Soft nickel modified cobalt based nanomaterials: An advanced approach for green hydrogen generation

Jyoti Prakash, Rohit Jasrotia, Suman, Jahangeer Ahmed, Saad M. Alshehri, Tokeer Ahmad, Mohd Fazil, Mika Sillanpää, Natrayan Lakshmaiya, Vaseem Raja

Research output: Contribution to journalArticlepeer-review

Abstract

Green hydrogen is notably a promising candidate for the sustainable future. Here, we are synthesizing a series of Ni modified CoFe2O4 nano-catalysts of composition, Co1−xNixFe2O4 (x = 0.00–0.06) by inorganic sol–gel auto-combustion synthesis route for analyzing their physical, optical, magnetic, and electro/photo catalytic water splitting characteristics. XRD examination confirms the spinel cubic phase of prepared compositions, whereas the Rietveld refinement shows the single-phase formation of the developed materials. The spherical and cubic shaped agglomerated grains are observed in the FESEM images of CF1 (x = 0.00) and CF4 (x = 0.06) specimens. With low Ni doping (x = 0.00 to 0.04), there is a decline in the band gap of prepared samples from 2.14 to 1.80 eV, but at high Ni doping (x = 0.06), it increases to 1.99 eV, respectively. Raman and XPS studies confirmed the existence of spinel structure and the proper oxidation states for elements present in the specimens for the nanomaterials. The surface area of the CF1 and CF4 samples are computed from the BET data. As per photocatalytic results, the CF3 catalyst attains the highest photocatalytic hydrogen generation of 30.32 mmol gcat-1. Also, with the increasing Ni doping concentration, there is an increase in overpotential at 10 mA/cm3, which shows that the CF3 electrocatalyst have maximum HER electrocatalytic performance. Therefore, with this outstanding catalytic water splitting performance, the nickel doped CoFe2O4 are advantageous for the production of clean and renewable hydrogen.

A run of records
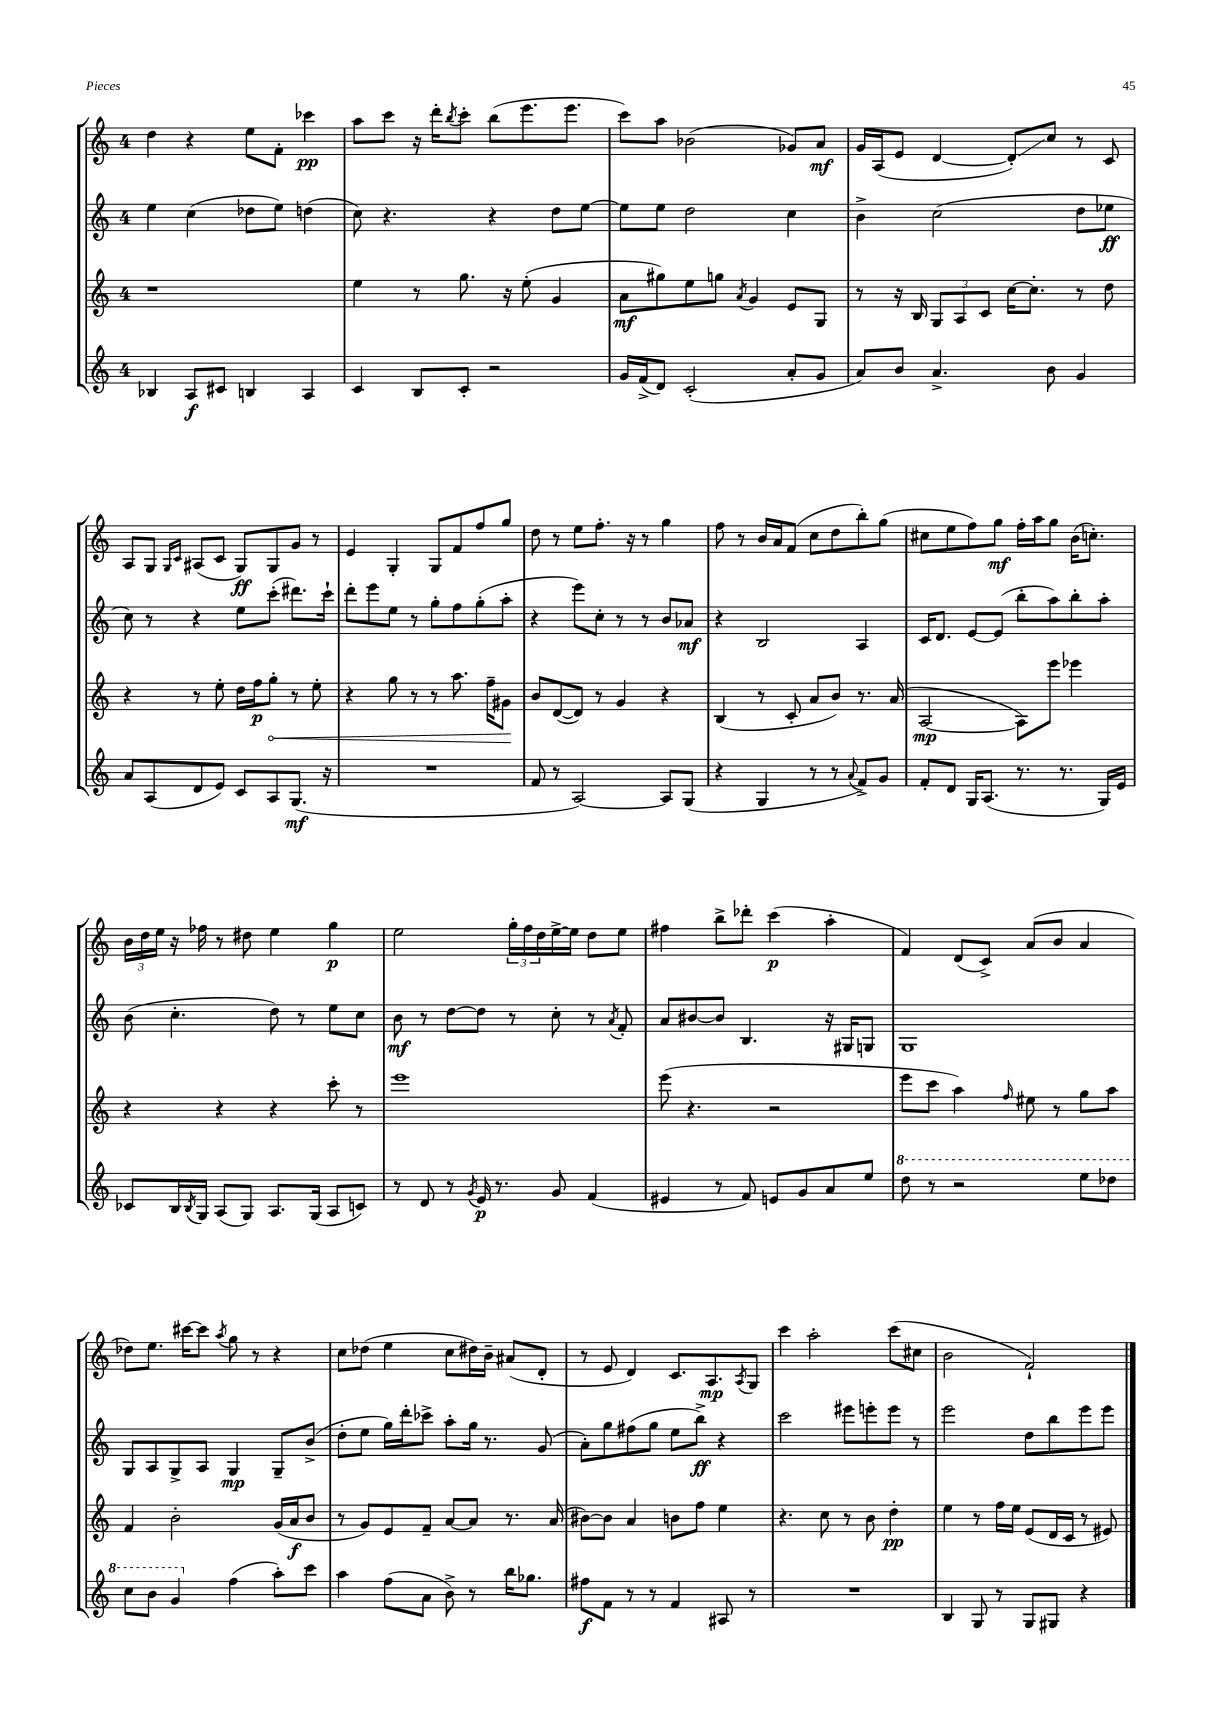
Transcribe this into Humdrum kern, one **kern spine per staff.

**kern	**kern	**kern	**kern
*staff4	*staff3	*staff2	*staff1
*clefG2	*clefG2	*clefG2	*clefG2
*k[]	*k[]	*k[]	*k[]
*M4/4	*M4/4	*M4/4	*M4/4
4B-	1r	4ee	4dd
8A	.	(4cc	4r
8c#	.	.	.
4B	.	8dd-	8ee
.	.	8ee)	8f'
4A	.	(4dd	4ccc-
=	=	=	=
4c	4ee	8cc)	8aa
.	.	4.r	8ccc
8B	8r	.	16r
.	.	.	16ddd'
.	.	.	8qbb
8c'	8.gg	.	8ccc'
2r	.	4r	(8bb
.	16r	.	.
.	(8ee'	.	8.eee
.	4g	8dd	.
.	.	.	8.eee
.	.	[8ee	.
=	=	=	=
16g	8a	8ee]	8ccc)
(16f^	.	.	.
8d)	8gg#)	8ee	8aa
(2c'	8ee	2dd	(2b-
.	8gg	.	.
.	8qa	.	.
.	4g	.	.
8a'	8e	4cc	8g-)
8g	8G	.	8a
=	=	=	=
8a)	8r	4b^	16g
.	.	.	(16A
8b	16r	.	8e
.	16B	.	.
4.a^	12G	(2cc	[4d
.	12A	.	.
.	12c	.	.
.	[16cc	.	8d'])
.	8.cc']	.	.
8b	.	.	8cc
4g	8r	8dd	8r
.	8dd	8ee-	8c
=	=	=	=
8a	4r	8cc)	8A
(8A	.	8r	8G
.	.	.	16qqG
.	.	.	16qqc
8d	8r	4r	(8A#
8e)	8ee'	.	8c
8c	16dd	8ee	8G)
.	16ff	.	.
8A	8gg'	(8ccc'	8G
(8.G	8r	8.ddd#)	8g
.	8ee'	.	8r
16r	.	16ccc`	.
=	=	=	=
1r	4r	8ddd'	4e
.	.	8eee	.
.	8gg	8ee	4G'
.	8r	8r	.
.	8r	8gg'	8G
.	8.aa	8ff	8f
.	.	(8gg'	8ff
.	16ff~	.	.
.	8g#	8aa'	8gg
=	=	=	=
8f	8b	4r	8dd
8r	([8d	.	8r
[2A)	8d])	8eee)	8ee
.	8r	8cc'	8.ff'
.	4g	8r	.
.	.	.	16r
.	.	8r	8r
8A]	4r	8b	4gg
(8G	.	8a-	.
=	=	=	=
4r	(4B	4r	8ff
.	.	.	8r
4G	8r	2B	16b
.	.	.	16a
.	8c'	.	(8f
8r	8a	.	8cc
8r	8b)	.	8dd
8qqa	.	.	.
8f^)	8.r	4A	8bb')
8g	.	.	(8gg
.	(16a	.	.
=	=	=	=
8f'	[2A	16c	8cc#
.	.	8.d	.
8d	.	.	8ee
16G	.	[8e	8ff)
(8.A	.	.	.
.	.	(8e]	8gg
8.r	8A])	8bb'	16ff'
.	.	.	16aa
.	8eee	8aa)	8gg
8.r	.	.	.
.	4eee-	8bb'	(16b
.	.	.	8.cc')
16G)	.	8aa'	.
16e	.	.	.
=	=	=	=
8c-	4r	(8b	24b
.	.	.	24dd
.	.	.	24ee
16B	.	4.cc'	16r
8qB	.	.	.
16G	.	.	16ff-
(8A	4r	.	8r
8G)	.	.	8dd#
8.A	4r	8dd)	4ee
.	.	8r	.
(16G	.	.	.
8A	8ccc'	8ee	4gg
8c)	8r	8cc	.
=	=	=	=
8r	1eee	8b	2ee
8d	.	8r	.
8r	.	[8dd	.
8qg	.	.	.
16e	.	8dd]	.
8.r	.	.	.
.	.	8r	24gg'
.	.	.	24ff
.	.	.	24dd
8g	.	8cc'	[16ee^
.	.	.	16ee]
(4f	.	8r	8dd
.	.	8qa	.
.	.	8f'	8ee
=	=	=	=
4e#	(8eee	8a	4ff#
.	4.r	[8b#	.
8r	.	8b#]	8bb^
8f)	.	4.B	8ddd-'
8e	2r	.	(4ccc
8g	.	.	.
8a	.	16r	4aa'
.	.	16G#	.
8ee	.	8G	.
=	=	=	=
8ddd	8eee	1G	4f)
8r	8ccc	.	.
2r	4aa)	.	(8d
.	.	.	8c^)
.	16qqff	.	.
.	8ee#	.	(8a
.	8r	.	8b
8eee	8gg	.	4a
8ddd-	8aa	.	.
=	=	=	=
8ccc	4f	8G	8dd-)
8bb	.	8A	8.ee
4gg	2b'	8G^	.
.	.	.	[16ccc#
.	.	8A	8ccc#]
.	.	.	8qaa
(4ff	.	4G	8gg
.	.	.	8r
8aa')	(16g	8G~	4r
.	16a	.	.
8ccc	8b	(8b^	.
=	=	=	=
4aa	8r	8dd'	8cc
.	8g)	8ee	(8dd-
(8ff	8e	16gg)	4ee
.	.	16ddd'	.
8a	8f~	8ccc-^	.
8b^)	[8a	8aa'	8cc
8r	8a]	16gg	16dd#)
.	.	8.r	16b~
16bb	8.r	.	(8a#
8.gg-	.	.	.
.	.	(8g	8d'
.	(16a	.	.
=	=	=	=
8ff#	[8b#)	8a')	8r
8f	8b#]	8gg	8e
8r	4a	(8ff#	4d)
8r	.	8gg	.
4f	8b	8ee	8.c
.	8ff	8bb^)	.
.	.	.	8.A
8A#	4ee	4r	.
.	.	.	8qA
8r	.	.	8G
=	=	=	=
1r	4.r	2ccc	4ccc
.	.	.	2aa'
.	8cc	.	.
.	8r	8eee#	.
.	8b	8eee'	.
.	4dd'	8eee	(8ccc
.	.	8r	8cc#
=	=	=	=
4B	4ee	2eee	2b
8G	8r	.	.
8r	16ff	.	.
.	16ee	.	.
8G	(8e	8dd	2f`)
8G#	16d	8bb	.
.	16c	.	.
4r	8r	8eee	.
.	8e#)	8eee	.
==	==	==	==
*-	*-	*-	*-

Exercise task A
Write out the full abstract on nickel-modified cobalt ferrite catalysts for hydrogen generation, word for word.
Exercise task B
Gather every line of the records that contains the string "kern".

Correct result A
Soft nickel modified cobalt based nanomaterials: An advanced approach for green hydrogen generation

Jyoti Prakash, Rohit Jasrotia, Suman, Jahangeer Ahmed, Saad M. Alshehri, Tokeer Ahmad, Mohd Fazil, Mika Sillanpää, Natrayan Lakshmaiya, Vaseem Raja

Research output: Contribution to journalArticlepeer-review

Abstract

Green hydrogen is notably a promising candidate for the sustainable future. Here, we are synthesizing a series of Ni modified CoFe2O4 nano-catalysts of composition, Co1−xNixFe2O4 (x = 0.00–0.06) by inorganic sol–gel auto-combustion synthesis route for analyzing their physical, optical, magnetic, and electro/photo catalytic water splitting characteristics. XRD examination confirms the spinel cubic phase of prepared compositions, whereas the Rietveld refinement shows the single-phase formation of the developed materials. The spherical and cubic shaped agglomerated grains are observed in the FESEM images of CF1 (x = 0.00) and CF4 (x = 0.06) specimens. With low Ni doping (x = 0.00 to 0.04), there is a decline in the band gap of prepared samples from 2.14 to 1.80 eV, but at high Ni doping (x = 0.06), it increases to 1.99 eV, respectively. Raman and XPS studies confirmed the existence of spinel structure and the proper oxidation states for elements present in the specimens for the nanomaterials. The surface area of the CF1 and CF4 samples are computed from the BET data. As per photocatalytic results, the CF3 catalyst attains the highest photocatalytic hydrogen generation of 30.32 mmol gcat-1. Also, with the increasing Ni doping concentration, there is an increase in overpotential at 10 mA/cm3, which shows that the CF3 electrocatalyst have maximum HER electrocatalytic performance. Therefore, with this outstanding catalytic water splitting performance, the nickel doped CoFe2O4 are advantageous for the production of clean and renewable hydrogen.

Correct result B
Transcribe this into Humdrum kern, one **kern spine per staff.
**kern	**kern	**kern	**kern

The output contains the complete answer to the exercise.